Was ist daran denn nicht legal?
@ M.S.
Ich kann mich irren, aber soweit ich weiss, werden die Privilegierungen in § 218a StGB so interpretiert, als stünde dort nicht z. B. „nicht rechtswidrig“ sondern lediglich „wird nicht bestraft“ (wie in Absatz 4). Dann wären Schwangerschaftsabbrüche weiterhin rechtswidrig, aber nicht mit Strafe bedroht. Sollte mich meine Erinnerung nicht täuschen, wäre die Aussage des Demonstranten also dogmatisch richtig.
@ Ben
Hier ist der Text zu § 218a „Straflosigkeit des Schwangerschaftsabbruchs“, den du meinst. Die ersten Beispiele zeigen Situation auf, in denen die Schwangere entweder vergewaltigt oder Opfer von Inzest wurde oder in Lebensgefahr ist (alles rechtmäßige Abtreibungen im Sinne des Gesetzestext). Der letzte Fall ist jener, bei dem die Schwangere Beratung bekommt und entscheidet, aus anderen Gründen abzutreiben, siehe:
Diese Abtreibung wird, wie du richtig sagst, nicht bestraft, und ist auch nicht explizit als rechtmäßig eingestuft.
Der Aktivist hatte allerdings per se gegen „rechtswidrigen Abtreibungen“ demonstriert, was einerseits nicht korrekt ist, da in dieser Praxis höchstwahrscheinlich auch im Sinne des Paragraphens rechtmäßige Abtreibungen durchgeführt werden und zum anderen – und das ist mein Hauptkritikpunkt – werden Frauen terrorisiert, die sich für einen Schwangerschaftsabbruch entscheiden.
Gesetzestexte wälzen ist ja eigentlich nicht meine Spezialität, hoffentlich habe ich alles korrekt zusammenbekommen – ist ja schon spät :)
@Magda
So wie ich das Urteil verstanden habe, gilt die Erlaubnis nur solange die Patientinnen nicht belästigt werden – also werden ja keine Frauen terrorisiert. Und ich glaube nicht, dass sich eine zur Abtreibung entschlossene Frau durch Demonstranten zwingen lässt, auch nur den Arzt zu wechseln. Zumindest solange das Ganze für sie nicht zum Spießrutenlauf wird.
Das Problem mit § 218a ist, dass ich meine mich zu erinnern, dass er trotz des eigentlich eindeutigen Wortlautes im oben dargestellten Sinne (nämlich vom Wortlaut abweichend) ausgelegt wird und es deshalb keine (im rein dogmatischen Sinn) rechtmäßigen Abtreibungen gibt.

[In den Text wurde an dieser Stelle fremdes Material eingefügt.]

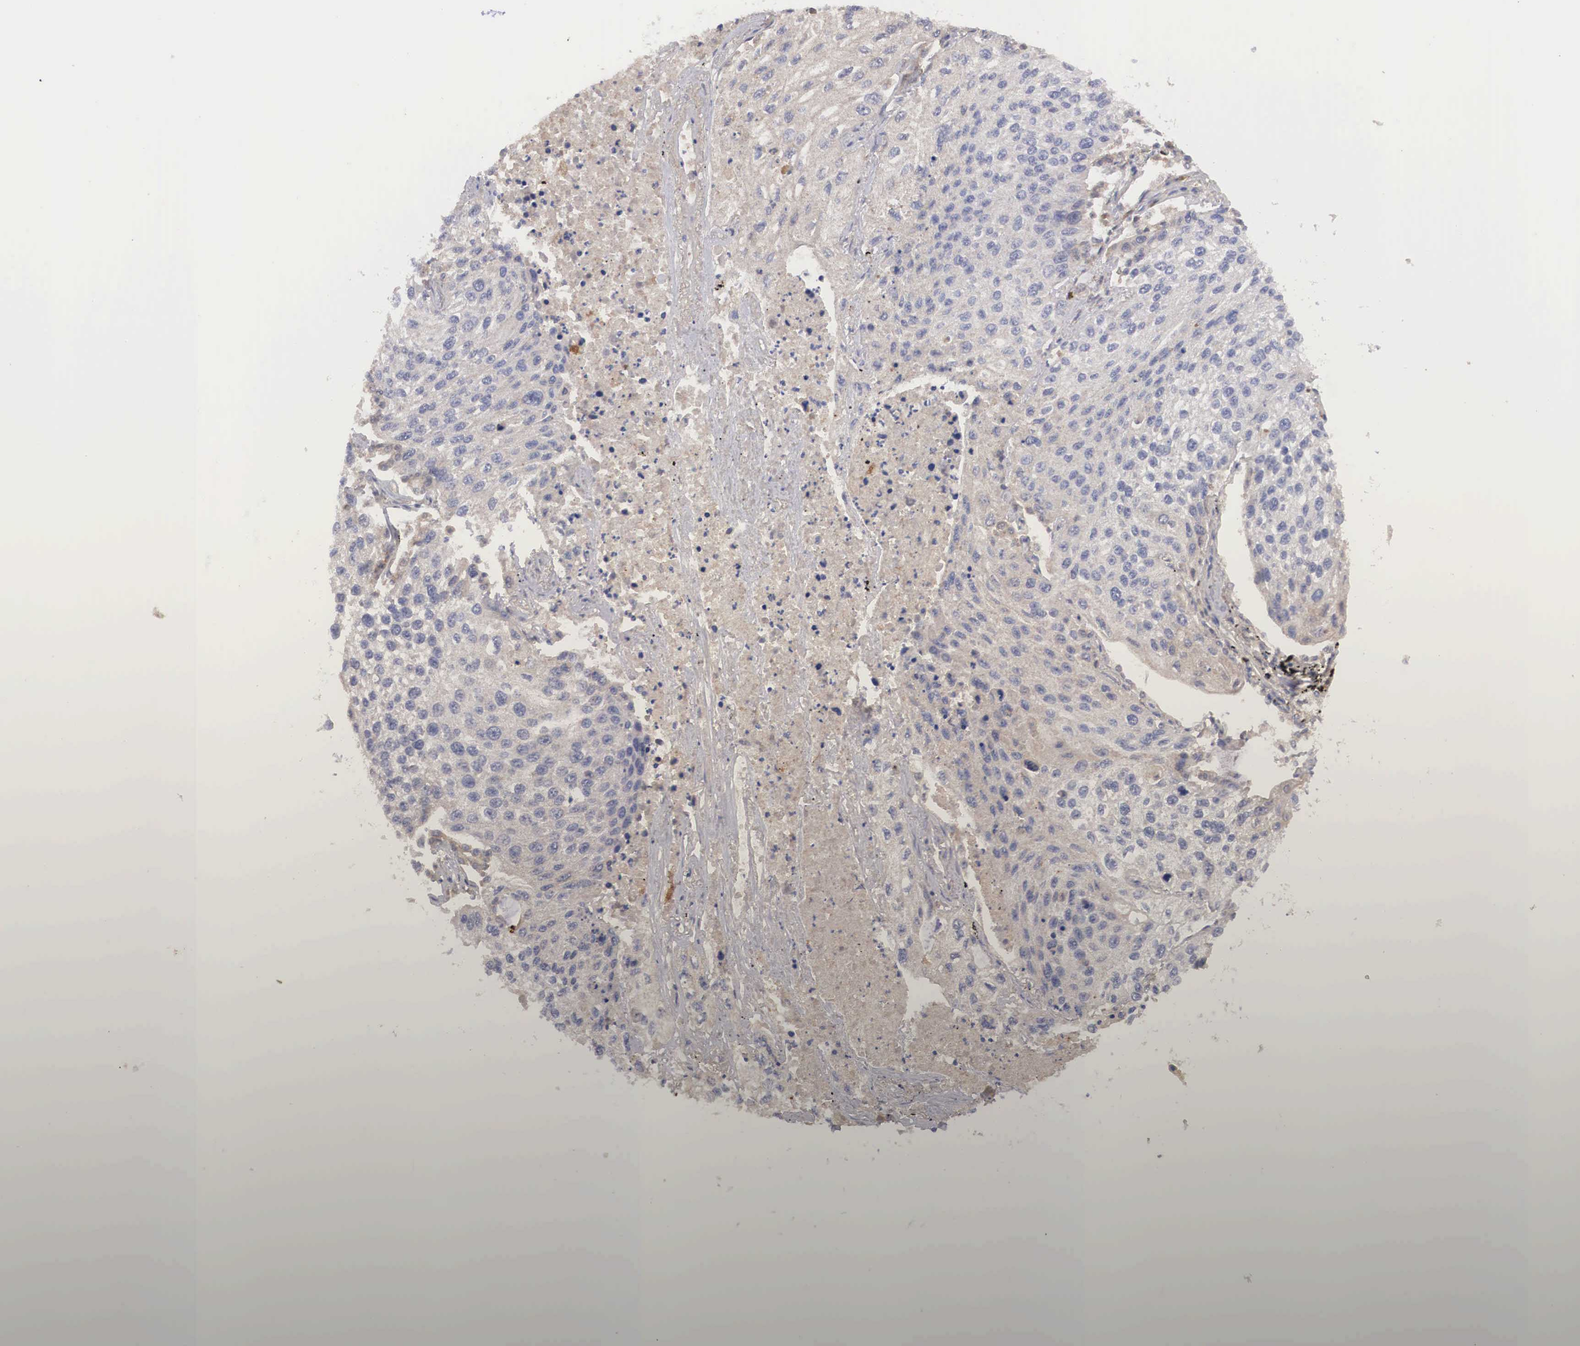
{"staining": {"intensity": "negative", "quantity": "none", "location": "none"}, "tissue": "lung cancer", "cell_type": "Tumor cells", "image_type": "cancer", "snomed": [{"axis": "morphology", "description": "Squamous cell carcinoma, NOS"}, {"axis": "topography", "description": "Lung"}], "caption": "Histopathology image shows no protein staining in tumor cells of squamous cell carcinoma (lung) tissue. Brightfield microscopy of immunohistochemistry (IHC) stained with DAB (3,3'-diaminobenzidine) (brown) and hematoxylin (blue), captured at high magnification.", "gene": "ABHD4", "patient": {"sex": "male", "age": 75}}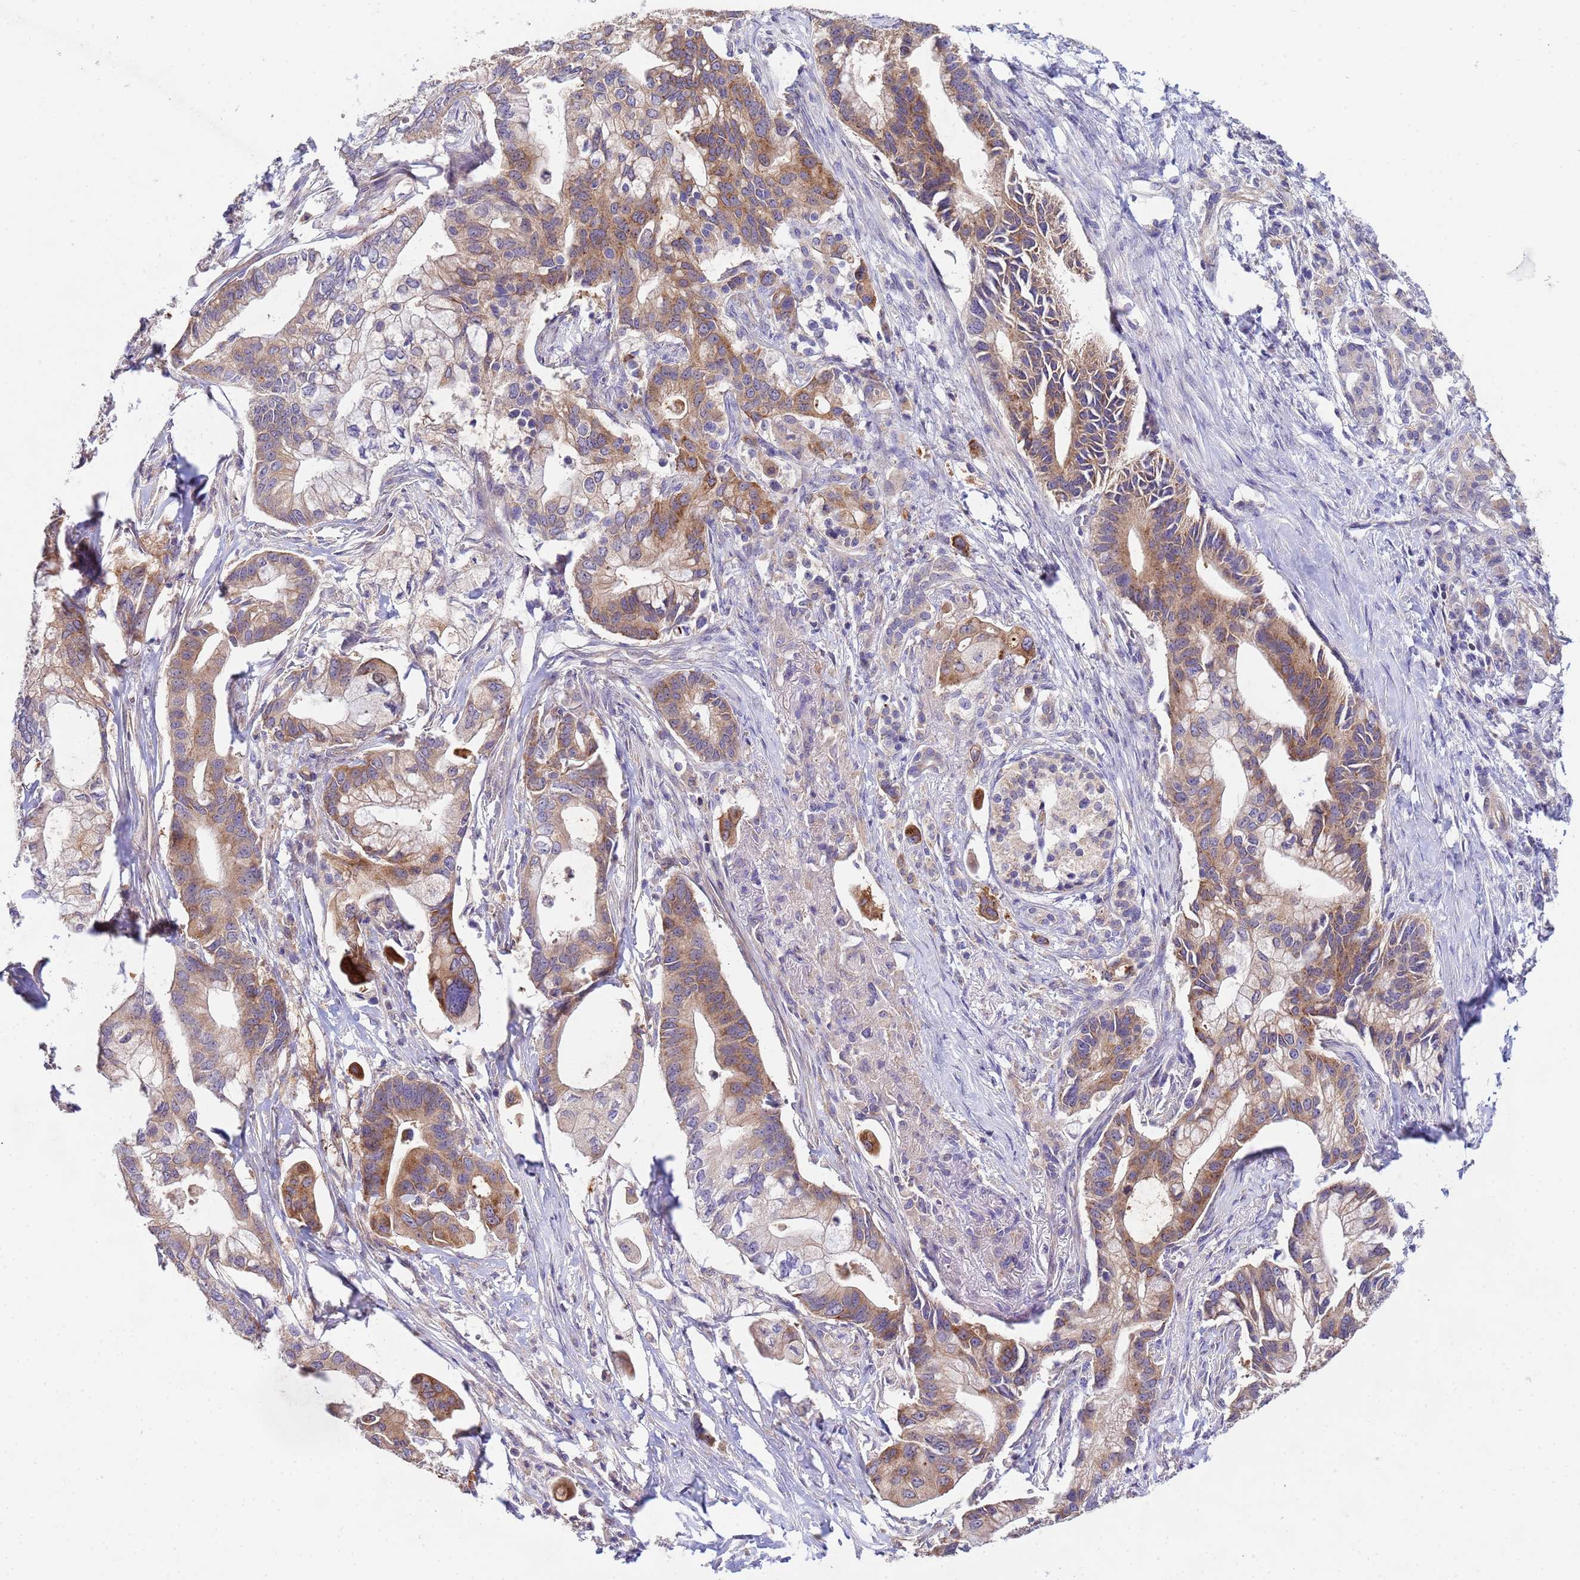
{"staining": {"intensity": "moderate", "quantity": ">75%", "location": "cytoplasmic/membranous"}, "tissue": "pancreatic cancer", "cell_type": "Tumor cells", "image_type": "cancer", "snomed": [{"axis": "morphology", "description": "Adenocarcinoma, NOS"}, {"axis": "topography", "description": "Pancreas"}], "caption": "About >75% of tumor cells in pancreatic adenocarcinoma display moderate cytoplasmic/membranous protein expression as visualized by brown immunohistochemical staining.", "gene": "CDC34", "patient": {"sex": "male", "age": 68}}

Aber da Strafrecht echt nicht mein Spezialgebiet ist, schaue ich morgen nochmal in einen Kommentar… wenn ich dran denke. :-)
@ Ben: Ich frage mich gerade, wie du dir eine „zur Abtreibung entschlossene Frau“ vorstellst.. Frauen, die einen Abbruch durchführen lassen wollen, sind so verschieden. Klar gibt es welche, die sich von Demonstranten vor der Praxis nicht stören lassen. Manche aber, obwohl sie innerlich fest entschlossen sind, haben totale Angst, dass andere sie verurteilen.